Interstate 94 crosses the northern part of the township, leading east to Kalamazoo and west to Benton Harbor. US 131 is a north–south highway that runs just east of the township boundary in the city of Portage. Texas Township wholly contains the Al Sabo Preserve, which straddles Portage Creek through southwestern Kalamazoo County.

==Demographics==
As of the census of 2010, there were 14,697 people, 5,231 households, and 4,214 families residing in the township. The population density was 404.9 PD/sqmi. The racial makeup of the township was 90.6% White, 2.5% African American, 0.03% Native American, 4.1% Asian, 0.0003% Pacific Islander, 0.5% from other races, and 2% from two or more races. Hispanic or Latino of any race were 2.1% of the population.

There were 5,231 households, out of which 39.5% had children under the age of 18 living with them, 80.6% were married couples living together, 6.7% had a female householder with no husband present, and 19.4% were non-families. 15% of all households were made up of individuals, and 5.2% had someone living alone who was 65 years of age or older. The average household size was 2.81 and the average family size was 3.14.
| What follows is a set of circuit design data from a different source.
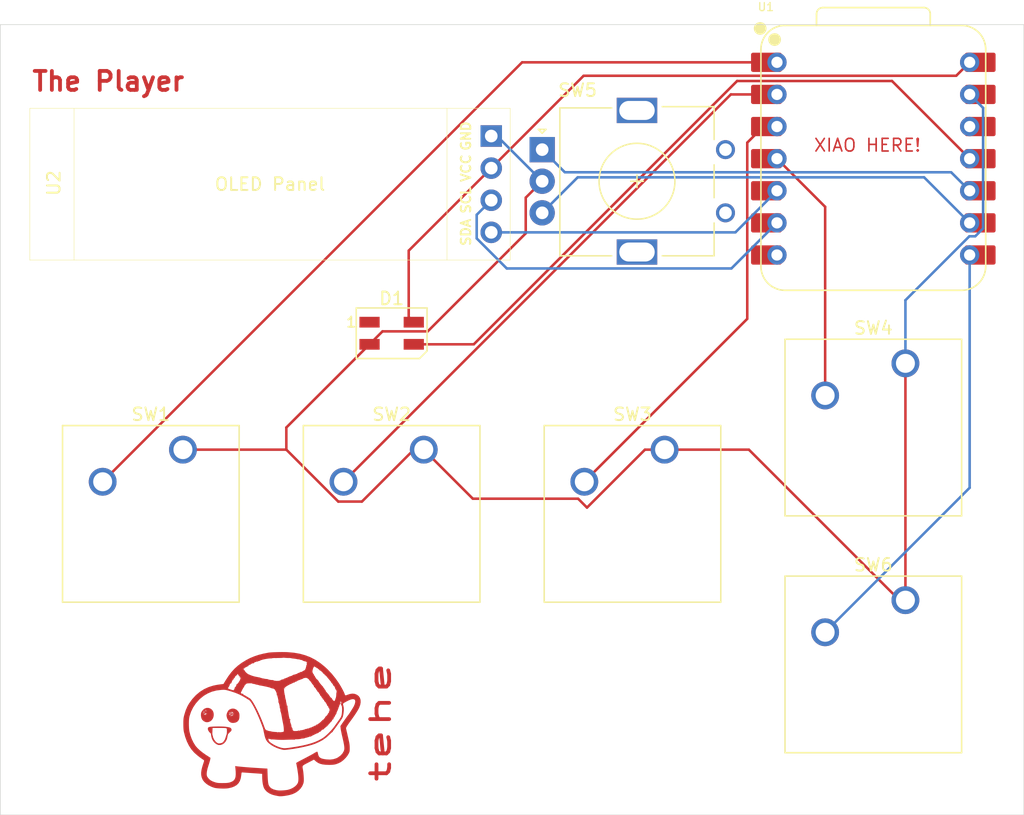
<source format=kicad_pcb>
(kicad_pcb
	(version 20241229)
	(generator "pcbnew")
	(generator_version "9.0")
	(general
		(thickness 1.6)
		(legacy_teardrops no)
	)
	(paper "A4")
	(layers
		(0 "F.Cu" signal)
		(2 "B.Cu" signal)
		(9 "F.Adhes" user "F.Adhesive")
		(11 "B.Adhes" user "B.Adhesive")
		(13 "F.Paste" user)
		(15 "B.Paste" user)
		(5 "F.SilkS" user "F.Silkscreen")
		(7 "B.SilkS" user "B.Silkscreen")
		(1 "F.Mask" user)
		(3 "B.Mask" user)
		(17 "Dwgs.User" user "User.Drawings")
		(19 "Cmts.User" user "User.Comments")
		(21 "Eco1.User" user "User.Eco1")
		(23 "Eco2.User" user "User.Eco2")
		(25 "Edge.Cuts" user)
		(27 "Margin" user)
		(31 "F.CrtYd" user "F.Courtyard")
		(29 "B.CrtYd" user "B.Courtyard")
		(35 "F.Fab" user)
		(33 "B.Fab" user)
		(39 "User.1" user)
		(41 "User.2" user)
		(43 "User.3" user)
		(45 "User.4" user)
	)
	(setup
		(pad_to_mask_clearance 0)
		(allow_soldermask_bridges_in_footprints no)
		(tenting front back)
		(pcbplotparams
			(layerselection 0x00000000_00000000_55555555_5755f5ff)
			(plot_on_all_layers_selection 0x00000000_00000000_00000000_00000000)
			(disableapertmacros no)
			(usegerberextensions no)
			(usegerberattributes yes)
			(usegerberadvancedattributes yes)
			(creategerberjobfile yes)
			(dashed_line_dash_ratio 12.000000)
			(dashed_line_gap_ratio 3.000000)
			(svgprecision 4)
			(plotframeref no)
			(mode 1)
			(useauxorigin no)
			(hpglpennumber 1)
			(hpglpenspeed 20)
			(hpglpendiameter 15.000000)
			(pdf_front_fp_property_popups yes)
			(pdf_back_fp_property_popups yes)
			(pdf_metadata yes)
			(pdf_single_document no)
			(dxfpolygonmode yes)
			(dxfimperialunits yes)
			(dxfusepcbnewfont yes)
			(psnegative no)
			(psa4output no)
			(plot_black_and_white yes)
			(sketchpadsonfab no)
			(plotpadnumbers no)
			(hidednponfab no)
			(sketchdnponfab yes)
			(crossoutdnponfab yes)
			(subtractmaskfromsilk no)
			(outputformat 1)
			(mirror no)
			(drillshape 0)
			(scaleselection 1)
			(outputdirectory "")
		)
	)
	(net 0 "")
	(net 1 "GND")
	(net 2 "+5V")
	(net 3 "unconnected-(D1-DOUT-Pad1)")
	(net 4 "Net-(D1-DIN)")
	(net 5 "Net-(U1-GPIO26{slash}ADC0{slash}A0)")
	(net 6 "Net-(U1-GPIO27{slash}ADC1{slash}A1)")
	(net 7 "Net-(U1-GPIO28{slash}ADC2{slash}A2)")
	(net 8 "Net-(U1-GPIO29{slash}ADC3{slash}A3)")
	(net 9 "Net-(U1-GPIO2{slash}SCK)")
	(net 10 "Net-(U1-GPIO4{slash}MISO)")
	(net 11 "Net-(U1-GPIO1{slash}RX)")
	(net 12 "unconnected-(U1-GPIO0{slash}TX-Pad7)")
	(net 13 "Net-(U1-GPIO7{slash}SCL)")
	(net 14 "Net-(U1-GPIO6{slash}SDA)")
	(net 15 "unconnected-(U1-3V3-Pad12)")
	(footprint "OLED:SSD1306-0.91-OLED-4pin-128x32 (1)" (layer "F.Cu") (at 130.92125 77.45875))
	(footprint "Rotary_Encoder:RotaryEncoder_Alps_EC11E_Vertical_H20mm" (layer "F.Cu") (at 171.45 80.725))
	(footprint "Button_Switch_Keyboard:SW_Cherry_MX_1.00u_PCB" (layer "F.Cu") (at 200.18375 97.63125))
	(footprint "LED_SMD:LED_SK6812MINI_PLCC4_3.5x3.5mm_P1.75mm" (layer "F.Cu") (at 159.54375 95.25))
	(footprint "footprints:turt" (layer "F.Cu") (at 150.01875 125.20625))
	(footprint "footprints:SW_Cherry_MX_1.00u_PCB" (layer "F.Cu") (at 200.18375 116.36375))
	(footprint "OPL:XIAO-RP2040-DIP" (layer "F.Cu") (at 197.64375 81.43875))
	(footprint "footprints:SW_Cherry_MX_1.00u_PCB" (layer "F.Cu") (at 143.03375 104.4575))
	(footprint "footprints:SW_Cherry_MX_1.00u_PCB" (layer "F.Cu") (at 181.13375 104.4575))
	(footprint "footprints:SW_Cherry_MX_1.00u_PCB" (layer "F.Cu") (at 162.08375 104.4575))
	(gr_rect
		(start 128.5875 70.8375)
		(end 209.55 133.35)
		(stroke
			(width 0.05)
			(type solid)
		)
		(fill no)
		(layer "Edge.Cuts")
		(uuid "2f3c457c-5308-419f-b1d2-d82ee4b8e8fc")
	)
	(gr_text "XIAO HERE!"
		(at 192.88125 80.9625 0)
		(layer "F.Cu")
		(uuid "26a2309d-1912-4c17-bfc3-42330caa9562")
		(effects
			(font
				(size 1 1)
				(thickness 0.125)
			)
			(justify left bottom)
		)
	)
	(gr_text "The Player"
		(at 130.96875 76.2 0)
		(layer "F.Cu")
		(uuid "66d3bbcd-843f-4689-8d0d-c475b9b55e39")
		(effects
			(font
				(size 1.5 1.5)
				(thickness 0.3)
				(bold yes)
			)
			(justify left bottom)
		)
	)
	(gr_text "tehe"
		(at 159.54375 130.96875 90)
		(layer "F.Cu")
		(uuid "8c469f6b-3644-4649-85cf-0bce8a1ca4b6")
		(effects
			(font
				(size 1.5 3)
				(thickness 0.3)
				(bold yes)
			)
			(justify left bottom)
		)
	)
	(segment
		(start 157.79375 96.125)
		(end 151.212436 102.706314)
		(width 0.2)
		(layer "F.Cu")
		(net 1)
		(uuid "01708b51-144a-4cec-bbac-59b665cea6c2")
	)
	(segment
		(start 162.39475 95.101)
		(end 170.149 87.34675)
		(width 0.2)
		(layer "F.Cu")
		(net 1)
		(uuid "048866aa-3f2f-4395-bcb0-36409f06726e")
	)
	(segment
		(start 181.13375 104.4575)
		(end 179.578116 104.4575)
		(width 0.2)
		(layer "F.Cu")
		(net 1)
		(uuid "2e92d3bd-fcf2-47cc-8521-4885c368e96c")
	)
	(segment
		(start 151.212436 104.4575)
		(end 155.31862 108.563684)
		(width 0.2)
		(layer "F.Cu")
		(net 1)
		(uuid "3e1c6302-de96-4592-9b8d-194ea8d7bf4f")
	)
	(segment
		(start 200.18375 116.36375)
		(end 200.18375 116.5225)
		(width 0.2)
		(layer "F.Cu")
		(net 1)
		(uuid "4899c87d-da09-45d2-8f6b-f74ca4986f1d")
	)
	(segment
		(start 161.298934 104.4575)
		(end 162.08375 104.4575)
		(width 0.2)
		(layer "F.Cu")
		(net 1)
		(uuid "4e5c40a0-d16a-46bd-8d78-59a29e5ae9c3")
	)
	(segment
		(start 187.80125 104.4575)
		(end 181.13375 104.4575)
		(width 0.2)
		(layer "F.Cu")
		(net 1)
		(uuid "524d50b2-8f80-4e05-9764-0680a3019d37")
	)
	(segment
		(start 151.212436 102.706314)
		(end 151.212436 104.4575)
		(width 0.2)
		(layer "F.Cu")
		(net 1)
		(uuid "61286c63-29cf-43e4-9487-d2228d01374f")
	)
	(segment
		(start 170.149 87.34675)
		(end 170.149 84.526)
		(width 0.2)
		(layer "F.Cu")
		(net 1)
		(uuid "700298ef-a293-40d7-8fd0-5a06d2830347")
	)
	(segment
		(start 155.31862 108.563684)
		(end 157.19275 108.563684)
		(width 0.2)
		(layer "F.Cu")
		(net 1)
		(uuid "73794121-e87f-494c-b7ef-f3efec33c4b2")
	)
	(segment
		(start 200.025 116.68125)
		(end 187.80125 104.4575)
		(width 0.2)
		(layer "F.Cu")
		(net 1)
		(uuid "95755c56-3909-4c15-a699-477dab7a254f")
	)
	(segment
		(start 200.18375 116.5225)
		(end 200.025 116.68125)
		(width 0.2)
		(layer "F.Cu")
		(net 1)
		(uuid "9b7d5361-34b1-40b3-8124-13d5aadba307")
	)
	(segment
		(start 174.292056 108.3365)
		(end 165.96275 108.3365)
		(width 0.2)
		(layer "F.Cu")
		(net 1)
		(uuid "9fef6922-191c-447e-aacc-c4ec8ba02918")
	)
	(segment
		(start 174.995586 109.04003)
		(end 174.292056 108.3365)
		(width 0.2)
		(layer "F.Cu")
		(net 1)
		(uuid "a0d45144-c125-4f77-bd40-bb1b8c0fecce")
	)
	(segment
		(start 179.578116 104.4575)
		(end 174.995586 109.04003)
		(width 0.2)
		(layer "F.Cu")
		(net 1)
		(uuid "a7253aac-ec9f-48bc-bd28-09be9e637e6a")
	)
	(segment
		(start 200.18375 97.63125)
		(end 200.18375 116.36375)
		(width 0.2)
		(layer "F.Cu")
		(net 1)
		(uuid "ce431f3f-eaf3-43e5-bba9-49ca6d882c12")
	)
	(segment
		(start 170.149 84.526)
		(end 171.45 83.225)
		(width 0.2)
		(layer "F.Cu")
		(net 1)
		(uuid "d3d765cc-14aa-4aa6-b0c4-bf439b9ec280")
	)
	(segment
		(start 143.03375 104.4575)
		(end 151.212436 104.4575)
		(width 0.2)
		(layer "F.Cu")
		(net 1)
		(uuid "d72a34fd-b153-423c-8ad3-b9b18530d83e")
	)
	(segment
		(start 158.81775 95.101)
		(end 162.39475 95.101)
		(width 0.2)
		(layer "F.Cu")
		(net 1)
		(uuid "d87f731d-142c-4b31-b672-16fc69aa6c93")
	)
	(segment
		(start 165.96275 108.3365)
		(end 162.08375 104.4575)
		(width 0.2)
		(layer "F.Cu")
		(net 1)
		(uuid "dcff171c-847e-4ca9-b547-9c59449df6ff")
	)
	(segment
		(start 157.79375 96.125)
		(end 158.81775 95.101)
		(width 0.2)
		(layer "F.Cu")
		(net 1)
		(uuid "dd033d73-8964-4068-a96b-45da434d01d0")
	)
	(segment
		(start 157.19275 108.563684)
		(end 161.298934 104.4575)
		(width 0.2)
		(layer "F.Cu")
		(net 1)
		(uuid "ebfe3146-258e-4c6a-83c2-fec545c9cd95")
	)
	(segment
		(start 206.32675 77.42175)
		(end 206.32675 86.95906)
		(width 0.2)
		(layer "B.Cu")
		(net 1)
		(uuid "15275075-ae85-4d8a-b338-aa4aeb770ddf")
	)
	(segment
		(start 205.70406 87.58175)
		(end 206.32675 86.95906)
		(width 0.2)
		(layer "B.Cu")
		(net 1)
		(uuid "35ae4602-e0ed-4ffc-a6d3-af6a3f0ae458")
	)
	(segment
		(start 205.23744 87.58175)
		(end 205.70406 87.58175)
		(width 0.2)
		(layer "B.Cu")
		(net 1)
		(uuid "53d2b401-14e1-40dd-8573-1997f4012260")
	)
	(segment
		(start 167.87375 79.64875)
		(end 167.42125 79.64875)
		(width 0.2)
		(layer "B.Cu")
		(net 1)
		(uuid "609b7ff2-3d30-4cbf-a2c4-e53c450757cc")
	)
	(segment
		(start 171.45 83.225)
		(end 167.87375 79.64875)
		(width 0.2)
		(layer "B.Cu")
		(net 1)
		(uuid "6abde7fa-435a-4c31-8844-179a2fdd3f37")
	)
	(segment
		(start 200.18375 97.63125)
		(end 200.18375 92.63544)
		(width 0.2)
		(layer "B.Cu")
		(net 1)
		(uuid "b19e5083-a8b1-4551-a31c-aeeb0d65af1f")
	)
	(segment
		(start 205.26375 76.35875)
		(end 206.32675 77.42175)
		(width 0.2)
		(layer "B.Cu")
		(net 1)
		(uuid "bf4941b8-5d61-4892-8d30-5eefc582a2fe")
	)
	(segment
		(start 200.18375 92.63544)
		(end 205.23744 87.58175)
		(width 0.2)
		(layer "B.Cu")
		(net 1)
		(uuid "edf04a09-c2d0-4ba2-a22c-8f52297ca330")
	)
	(segment
		(start 160.89275 88.71725)
		(end 160.89275 93.974)
		(width 0.2)
		(layer "F.Cu")
		(net 2)
		(uuid "2a9c4766-7e87-496c-96b5-07771d70c4e9")
	)
	(segment
		(start 205.26375 73.81875)
		(end 204.20075 74.88175)
		(width 0.2)
		(layer "F.Cu")
		(net 2)
		(uuid "6c3816d9-0bbc-4ee4-a960-ecc6dcacc0b8")
	)
	(segment
		(start 167.42125 82.18875)
		(end 160.89275 88.71725)
		(width 0.2)
		(layer "F.Cu")
		(net 2)
		(uuid "7cca49b2-2e1a-4d85-9257-1b3a2a7dca06")
	)
	(segment
		(start 204.20075 74.88175)
		(end 174.72825 74.88175)
		(width 0.2)
		(layer "F.Cu")
		(net 2)
		(uuid "90666686-667c-4a90-8a44-2156cee2c688")
	)
	(segment
		(start 174.72825 74.88175)
		(end 167.42125 82.18875)
		(width 0.2)
		(layer "F.Cu")
		(net 2)
		(uuid "c91dc11a-7d38-4abf-8b08-172aaa984c92")
	)
	(segment
		(start 160.89275 93.974)
		(end 161.29375 94.375)
		(width 0.2)
		(layer "F.Cu")
		(net 2)
		(uuid "e37ae2ee-b4c0-4166-b788-7cb0365962b8")
	)
	(segment
		(start 161.29375 96.125)
		(end 166.03915 96.125)
		(width 0.2)
		(layer "F.Cu")
		(net 4)
		(uuid "2b5b3bb5-5a85-4c0c-ac4b-cd91553e14bb")
	)
	(segment
		(start 186.8684 75.29575)
		(end 199.12075 75.29575)
		(width 0.2)
		(layer "F.Cu")
		(net 4)
		(uuid "3d97aca9-18ba-4bf4-9641-0b037baa74b2")
	)
	(segment
		(start 166.03915 96.125)
		(end 186.8684 75.29575)
		(width 0.2)
		(layer "F.Cu")
		(net 4)
		(uuid "ba1acef6-d61e-4503-bb8e-07d3e803560a")
	)
	(segment
		(start 199.12075 75.29575)
		(end 205.26375 81.43875)
		(width 0.2)
		(layer "F.Cu")
		(net 4)
		(uuid "bb17a321-c29e-41cf-9bf0-1a4546cc1d85")
	)
	(segment
		(start 136.68375 106.9975)
		(end 169.8625 73.81875)
		(width 0.2)
		(layer "F.Cu")
		(net 5)
		(uuid "55536a62-7cb3-4d24-8364-5e9094ae2e14")
	)
	(segment
		(start 169.8625 73.81875)
		(end 190.02375 73.81875)
		(width 0.2)
		(layer "F.Cu")
		(net 5)
		(uuid "55bca798-1668-46b7-aa26-994612de840f")
	)
	(segment
		(start 155.73375 106.9975)
		(end 186.3725 76.35875)
		(width 0.2)
		(layer "F.Cu")
		(net 6)
		(uuid "31e79d21-9014-4569-89d1-43de46eb23a4")
	)
	(segment
		(start 186.3725 76.35875)
		(end 189.18875 76.35875)
		(width 0.2)
		(layer "F.Cu")
		(net 6)
		(uuid "7c43acee-3626-4bc5-a22a-3c7e643133e9")
	)
	(segment
		(start 187.67175 80.17312)
		(end 188.94612 78.89875)
		(width 0.2)
		(layer "F.Cu")
		(net 7)
		(uuid "05b0daea-858c-461e-b4a5-d542ba2ba47c")
	)
	(segment
		(start 187.67175 94.1095)
		(end 187.67175 80.17312)
		(width 0.2)
		(layer "F.Cu")
		(net 7)
		(uuid "11e806cc-697a-44bb-b819-0868185a5c7f")
	)
	(segment
		(start 174.78375 106.9975)
		(end 187.67175 94.1095)
		(width 0.2)
		(layer "F.Cu")
		(net 7)
		(uuid "7cbd9927-5cc3-4293-aa27-c4444b5586fa")
	)
	(segment
		(start 188.94612 78.89875)
		(end 190.02375 78.89875)
		(width 0.2)
		(layer "F.Cu")
		(net 7)
		(uuid "8d188408-2875-4acb-a686-83ea99ed69af")
	)
	(segment
		(start 193.83375 100.17125)
		(end 193.83375 85.24875)
		(width 0.2)
		(layer "F.Cu")
		(net 8)
		(uuid "7c0faebd-9b44-4877-a877-ddb16a5af047")
	)
	(segment
		(start 193.83375 85.24875)
		(end 190.02375 81.43875)
		(width 0.2)
		(layer "F.Cu")
		(net 8)
		(uuid "e0abc1df-37e8-4606-b6ce-8489f127d1a0")
	)
	(segment
		(start 174.25925 82.91575)
		(end 201.66075 82.91575)
		(width 0.2)
		(layer "B.Cu")
		(net 9)
		(uuid "2312f231-1071-41df-b107-5266f1366de0")
	)
	(segment
		(start 171.45 85.725)
		(end 174.25925 82.91575)
		(width 0.2)
		(layer "B.Cu")
		(net 9)
		(uuid "d6521259-2877-4eac-b478-74922d43a2ff")
	)
	(segment
		(start 201.66075 82.91575)
		(end 205.26375 86.51875)
		(width 0.2)
		(layer "B.Cu")
		(net 9)
		(uuid "e625a944-8fda-4c13-93b6-aa286ff6864d")
	)
	(segment
		(start 173.23975 82.51475)
		(end 203.79975 82.51475)
		(width 0.2)
		(layer "B.Cu")
		(net 10)
		(uuid "545b8dfd-3d35-4334-9189-31a8dd33c54b")
	)
	(segment
		(start 203.79975 82.51475)
		(end 205.26375 83.97875)
		(width 0.2)
		(layer "B.Cu")
		(net 10)
		(uuid "c311a23f-c336-499e-baaa-8c8206862337")
	)
	(segment
		(start 171.45 80.725)
		(end 173.23975 82.51475)
		(width 0.2)
		(layer "B.Cu")
		(net 10)
		(uuid "ccc3cc71-2515-467c-aee6-83d84f113659")
	)
	(segment
		(start 205.26375 107.47375)
		(end 205.26375 89.05875)
		(width 0.2)
		(layer "B.Cu")
		(net 11)
		(uuid "6c94a35e-bff8-4985-9b99-d6467da1f562")
	)
	(segment
		(start 193.83375 118.90375)
		(end 205.26375 107.47375)
		(width 0.2)
		(layer "B.Cu")
		(net 11)
		(uuid "73eb15f8-aacd-435f-a31a-03ab48cae7f3")
	)
	(segment
		(start 168.65074 90.126)
		(end 186.4165 90.126)
		(width 0.2)
		(layer "B.Cu")
		(net 13)
		(uuid "53588a05-b44e-4e6d-af2e-114902783b88")
	)
	(segment
		(start 166.27025 87.74551)
		(end 168.65074 90.126)
		(width 0.2)
		(layer "B.Cu")
		(net 13)
		(uuid "92a055f9-2b06-4b62-871a-d87b0c274a01")
	)
	(segment
		(start 167.42125 84.72875)
		(end 166.27025 85.87975)
		(width 0.2)
		(layer "B.Cu")
		(net 13)
		(uuid "afae3858-0407-4785-8f96-c40bc74c3f60")
	)
	(segment
		(start 186.4165 90.126)
		(end 190.02375 86.51875)
		(width 0.2)
		(layer "B.Cu")
		(net 13)
		(uuid "f6a82ff8-ced6-457a-a27f-5cd021aa9a7e")
	)
	(segment
		(start 166.27025 85.87975)
		(end 166.27025 87.74551)
		(width 0.2)
		(layer "B.Cu")
		(net 13)
		(uuid "f7d19dde-a1be-4e51-8a40-ce4ba6a77488")
	)
	(segment
		(start 167.42125 87.26875)
		(end 186.73375 87.26875)
		(width 0.2)
		(layer "B.Cu")
		(net 14)
		(uuid "1fea8f72-66bf-4a21-99a0-810cb2b32388")
	)
	(segment
		(start 186.73375 87.26875)
		(end 190.02375 83.97875)
		(width 0.2)
		(layer "B.Cu")
		(net 14)
		(uuid "c1ff70b5-fd37-43cc-a97d-7469df406c0a")
	)
	(embedded_fonts no)
)

</source>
In the township, the population was spread out, with 28.8% under the age of 18, 3.6% from 18 to 24, 23.9% from 25 to 44, 30.8% from 45 to 64, and 10.5% who were 65 years of age or older. The median age was 39.5 years. Males account for 49.8% of the total population, with females representing 50.2%.

The median income for a household in the township was $88,250, and the median income for a family was $95,196. The median income for males was $77,386, while the median income for females was $51,673. The per capita income for the township was $32,151.